Le Pérou n’est plus un pays uniquement en espèces, mais ce n’est pas non plus un pays de la carte. Il est entre les deux, et les voyages qui se compliquent sont ceux où l’on a supposé l’un ou l’autre.

Voici ce qui compte vraiment, dans l’ordre où vous y serez confronté.

La monnaie

La monnaie est le sol, noté S/ et encore souvent appelé nuevo sol par habitude. Les billets vont de 10 à 200 soles ; les pièces, de 10 céntimos à 5 soles.

Le dollar est accepté dans certains hôtels et agences, mais à un mauvais taux et seulement si le billet est impeccable. Un dollar avec une petite déchirure est refusé sans discussion. Ne construisez pas votre voyage sur le dollar.

Changez dans un bureau de change du centre plutôt qu’à l’aéroport, où le taux est nettement moins bon. À Cusco, les bureaux de l’avenue El Sol sont le choix habituel.

Le problème du billet de 200

C’est l’information la plus utile : personne ne veut vous rendre la monnaie sur un billet de 200 soles, et souvent pas non plus sur un 100.
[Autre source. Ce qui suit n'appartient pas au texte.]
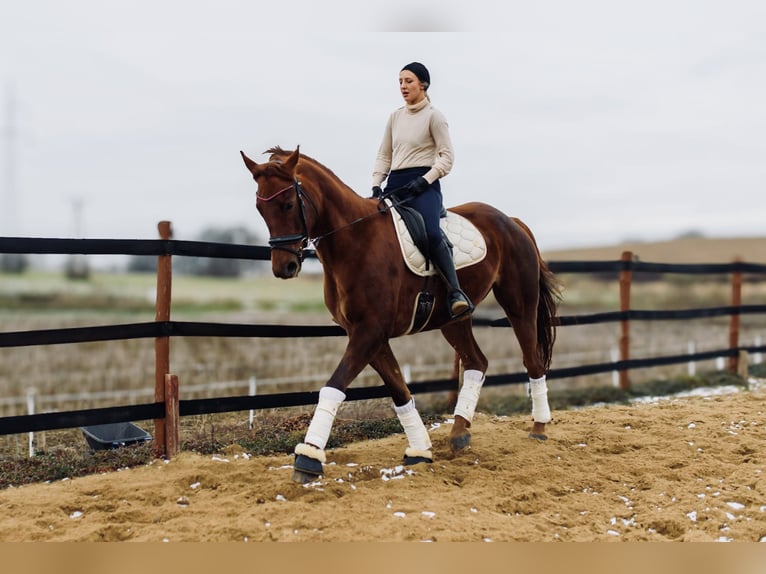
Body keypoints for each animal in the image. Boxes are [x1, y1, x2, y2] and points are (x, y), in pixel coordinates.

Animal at [240, 146, 561, 483]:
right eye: (261, 209)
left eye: (288, 204)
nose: (284, 267)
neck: (355, 240)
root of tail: (511, 221)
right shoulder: (369, 336)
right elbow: (399, 391)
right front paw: (420, 450)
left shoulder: (369, 332)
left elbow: (334, 386)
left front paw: (308, 458)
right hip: (453, 321)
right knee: (477, 362)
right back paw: (459, 433)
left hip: (519, 305)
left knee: (532, 361)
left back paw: (539, 427)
Taxis, marchés, petits restaurants et boutiques de village n’ont tout simplement pas de monnaie. On vous enverra la chercher vous-même.

Cassez les gros billets dès que possible : au supermarché, à l’hôtel, en pharmacie. Gardez toujours un stock de 10 et de 20, et considérez-les comme le vrai argent utile.

Les distributeurs

Il y a des distributeurs partout à Cusco, Lima et Arequipa, et très peu ou aucun dès que vous quittez les villes. Retirez avant de partir dans la Vallée sacrée ou en trek.

Presque toutes les banques péruviennes prélèvent leur propre commission en plus de celle de votre banque. Elle varie : cela vaut la peine d’essayer deux banques différentes au premier retrait et de comparer.

Le distributeur proposera d’effectuer lui-même la conversion. Refusez toujours et laissez votre banque convertir : accepter garantit un taux moins bon.

Retirez de grosses sommes rarement. Chaque retrait comporte des frais fixes, donc quatre petits coûtent bien plus qu’un gros.

Préférez un distributeur dans une agence bancaire ou un supermarché à un distributeur en pleine rue, et de jour.

Où la carte passe et où elle ne passe pas

La carte passe dans les hôtels, les restaurants établis, les supermarchés, les agences et les grandes boutiques. Visa est plus largement acceptée que Mastercard ; American Express, rarement.

La carte ne passe pas sur les marchés, dans les transports, les taxis, la plupart des départs de sentier, les boutiques de village ni pour les pourboires. Cela représente une bonne partie du voyage.

Prévenez votre banque de votre départ. Une carte bloquée pour mouvements suspects le deuxième jour est un problème fréquent et évitable.

Combien d’espèces avoir sur soi

Pour une journée normale à Cusco, 100 à 150 soles couvrent largement repas, taxis et entrées.

Pour un trek de plusieurs jours, emportez de quoi payer les pourboires plus une marge : il n’y a nulle part où retirer, et l’équipe se remercie en espèces.

Répartissez votre argent. Une partie sur vous, une partie dans le coffre de l’hôtel, et une carte de secours rangée séparément de la première.

Les pourboires, en bref

Le pourboire n’est pas obligatoire mais il est d’usage dans le tourisme. Au restaurant, environ 10 % si le service n’est pas déjà compris.

En trek, le guide, le cuisinier et les porteurs sont remerciés à la fin, en soles, et c’est la principale raison pour laquelle on a besoin de plus d’espèces que prévu. Demandez la fourchette habituelle à votre opérateur avant de quitter Cusco.

Petits détails qui évitent les ennuis

Gardez des pièces pour les toilettes publiques, qui coûtent un sol presque partout.

Comptez votre monnaie. Non par méfiance, mais parce que les petits billets se mélangent vite.

Refusez les soles déchirés ou très scotchés quand on vous les rend : vous aurez le même problème pour les écouler.